What you're looking to do is create a 'thumbprint' that captures the essence of the audio, rather than the contents of the file - which is entirely dependent on the format, bitrate, encoder, tags, and numerous other things.
So, what you'd need to do is decode the contents of the file into audio (wav is probably easiest and best supported), split that into sections of some length (e.g. 250ms), do a DCT (like FFT but simpler and quicker - you want essence, not detail) on each section, and then store a hash of the first few components (5 or 6 is usual) of each section (along with a reference to the source.)
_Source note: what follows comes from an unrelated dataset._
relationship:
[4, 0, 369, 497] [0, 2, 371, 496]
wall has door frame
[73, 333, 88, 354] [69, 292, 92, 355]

Sections of audio with the same content will hash the same, and so you can lookup any file by hashing a small number of sections to check if they're already in the 'library.' If it is, you can print its twin(s), and if not you can hash the entire file and add it to the library.
Note: this isn't exact matching, so it could produce false matches - it only tests the contents for similarity. But, assuming the number of duplicated files will be small, they can easily be checked by hand.

Of course this isn't a simple binary compare, and you're not going to achieve this very effectively by any simple method. It would be worth doing a straightforward binary compare, taking care to skip the audio tags - it might catch some files at least.
Another method that could work, and is considerably simpler, is to decode the audio and match using cross-correlation (a convolution function). Though I wouldn't suggest this as it would take exponential time (you'd need to compare every section of every file against every section of every other file.)
No snowflake in an avalanche feels responsible.